Problem solving is an integral part of a lot of professions. Yet everyone struggles with it one time or another. There are a lot of known truths, guidelines and assumed knowledge out there but I do find it’s very easy to skip the relevant steps when you need them. In this post I’d like to formalise some of these steps as a guideline why they are important during your process.
I’ve worked on this blog post in various forms and with different approaches but it never quite came to completion. After seeing myself and others run into the same hurdles multiple times over the past years, the importance of writing some of these ideas down only seemed to grow, if only as a touch point for myself. I do hope others find value in it as well.
Define the problem
Defining what you’re trying to solve sounds like the obvious first step to problem solving. This seems however to be the most often disregarded step. Everyone makes assumptions. Spoon-fed solutions are rarely challenged. The visible problem might not be the thing needing fixing.
In my experience, the first step to a solution is establishing what you’re solving. Any and all assumptions should either be removed or validated. Be very sure you have the full context to a problem. Take a step back if you get a prepared solution. Be critical of the full picture, not only the final details.
It might be more time intensive to get all this information instead of just starting towards a solution but solving the wrong thing will always end up costing you more.
Voice it out
Voicing out problems and the possible solutions you’re working on is often the best tool in your belt. Your brain does funny things when sounding out something, rather than just thinking about it. You’re forced to slow down and organize your mind in order to properly explain what’s up. This helps give extra insights and quite often will give you the needed answers while asking a question.
This effect is also known as Rubber duck debugging but a rubber duck, while cool, isn’t required. Often the preparation of explaining a problem is already enough to get new ideas.
Aside from voicing something out to yourself, it’s always very helpful to get feedback and input from peers. As you already have a structured way of telling the story by telling it to yourself, it’s easy to repeat this story to other people and get their input as well.
Take a break
Sometimes the most effective way to find a solution may be to stop looking for it. While you actively work on a problem it’s easy to be stuck in a loop or be blindsided in one way or another.

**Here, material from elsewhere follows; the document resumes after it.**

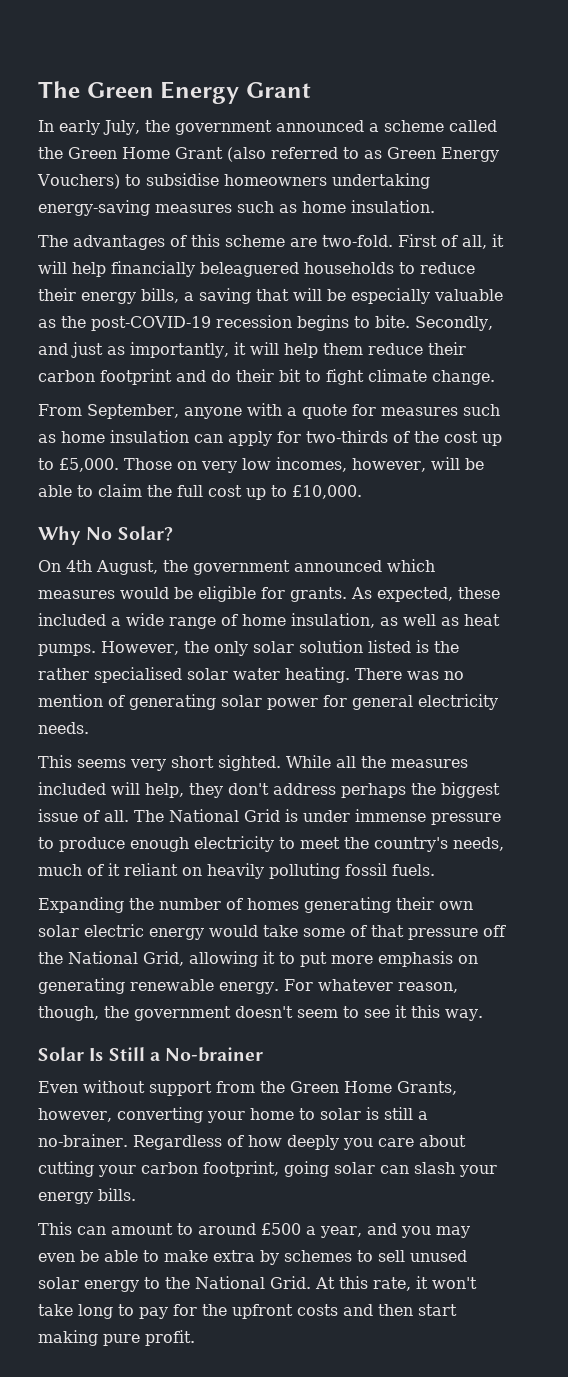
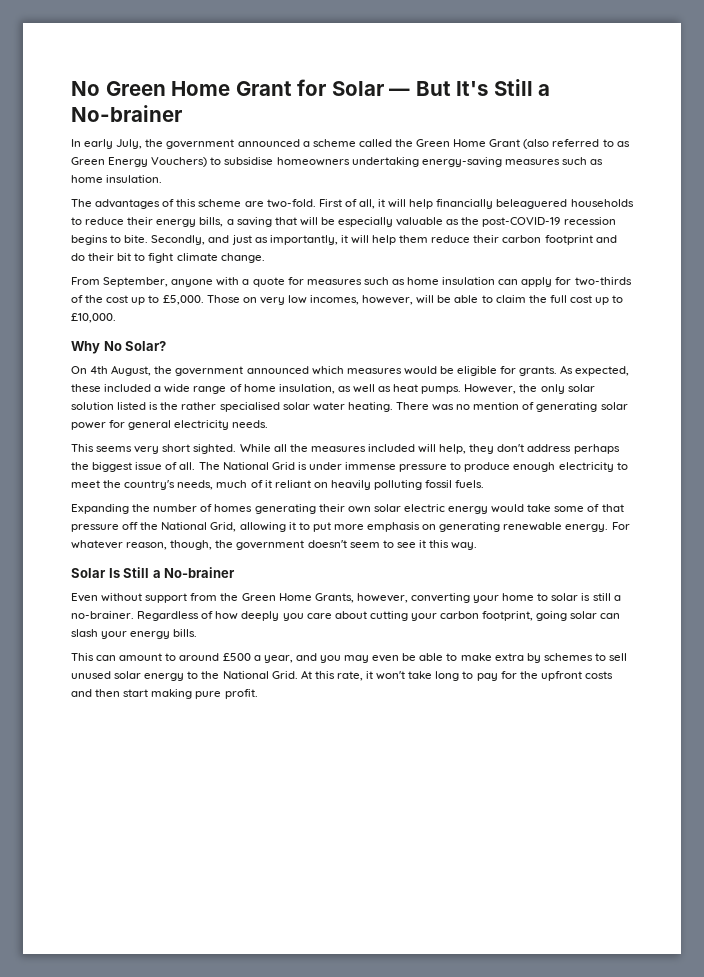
[38,81,311,104] The Green Energy Grant -> [71,79,551,96] [71,105,182,122] No Green Home Grant for Solar — But It's Still a No-brainer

Take a break. Work on something else. Go walk in the park. Grab a coffee.
What you’re trying to achieve is called fixation forgetting. While you’re not actively working on the problem anymore, your brain doesn’t stop. By letting your brain puzzle on its own while getting additional external impulses, new links and ideas will come to you, seemingly out of nowhere. Be sure to note down these ideas. Otherwise you might end up the next day with the knowledge that you had a solution without the details.
Smaller problems are easier to solve. Break down complex problems into its smaller parts and solve the individual issues. By working on smaller questions, it’s easier to envision possible ways forward.

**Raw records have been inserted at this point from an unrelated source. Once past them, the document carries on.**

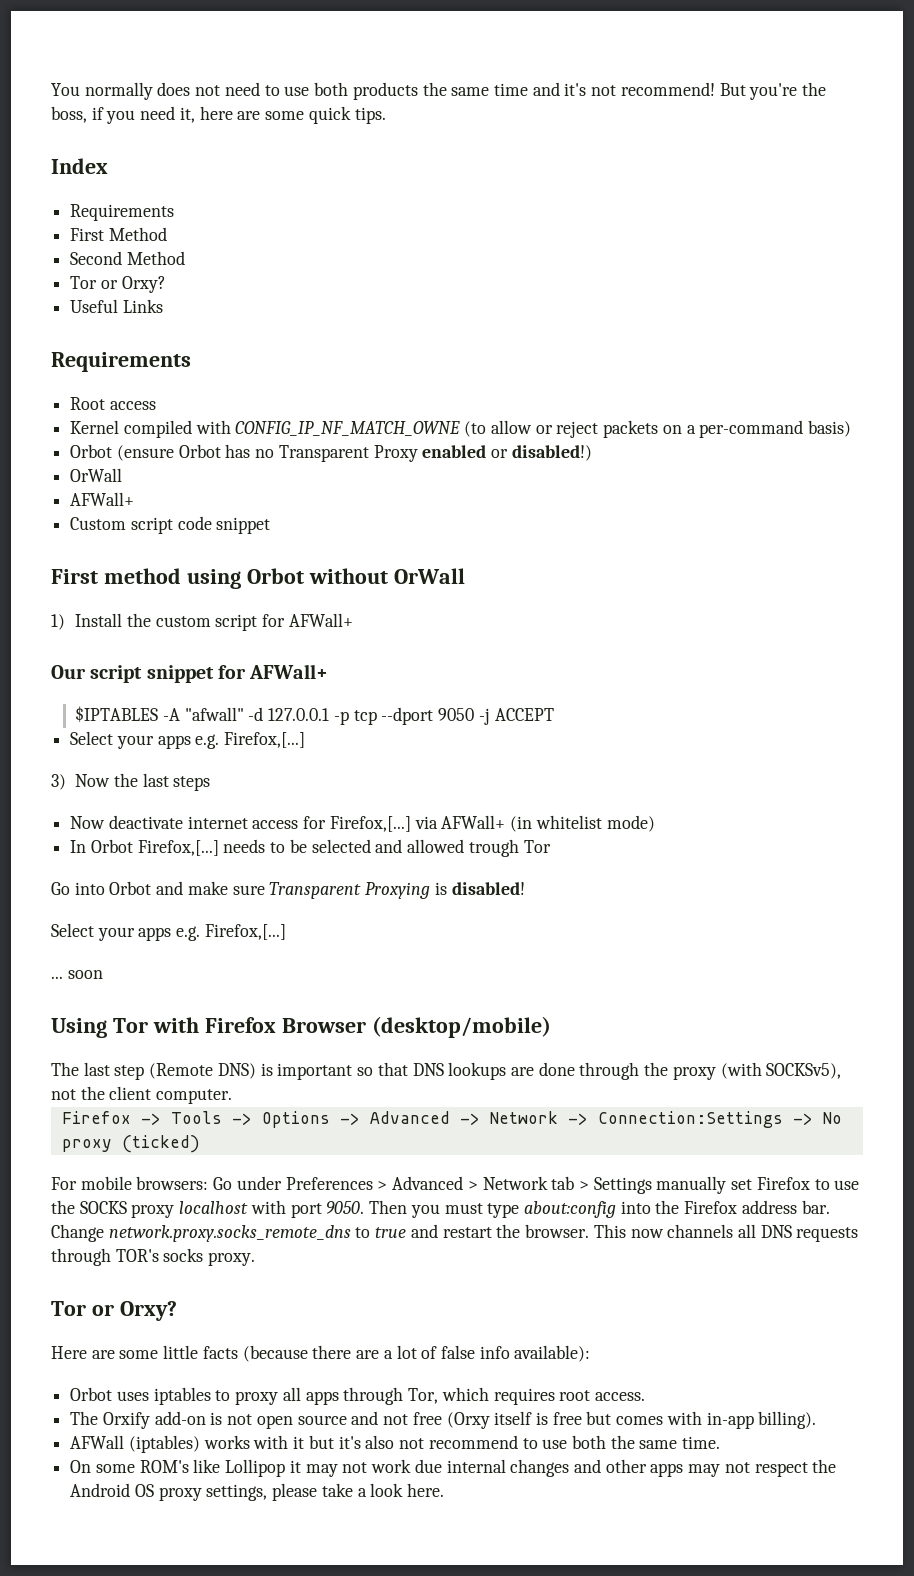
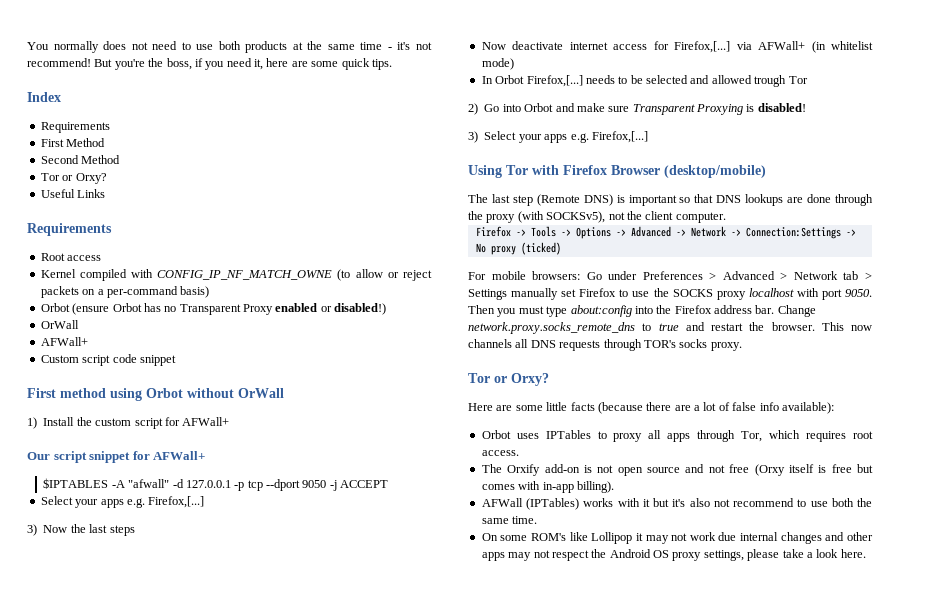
(418, 91) none -> [292,42,303,50] at
[532,82,560,96] and -> [387,47,392,50] -
(551, 846) none -> [468,103,478,115] 2)
[51,923,286,941] [51,970,103,979] Select your apps e.g. Firefox,[...] // ... soon -> [468,131,648,143] 3) Select your apps e.g. Firefox,[...]
[153,1387,211,1405] iptables -> [545,430,591,439] IPTables
[128,1435,200,1453] (iptables) -> [526,498,579,510] (IPTables)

If possible, remove everything non-essential from the equation and look at the problem again with a fresh mind. By working this way it’s often possible to remove a lot of clutter.
Combining these two - removing non-essentials and working in smaller parts - helps understanding the bigger picture, foreseeing side effects and ensuring a steady progress towards a final solution.
Do your future self a favour: document solutions, issues and details along the way. Building up some notes or posts to refer back to later is extremely useful. At the time of working you have all the parts and considerations in your head, later on it’s very likely that some parts of the story are forgotten.
For bonus points, share the problem and the solution with your team, peers or the internet so everyone can benefit of your learnings along the way.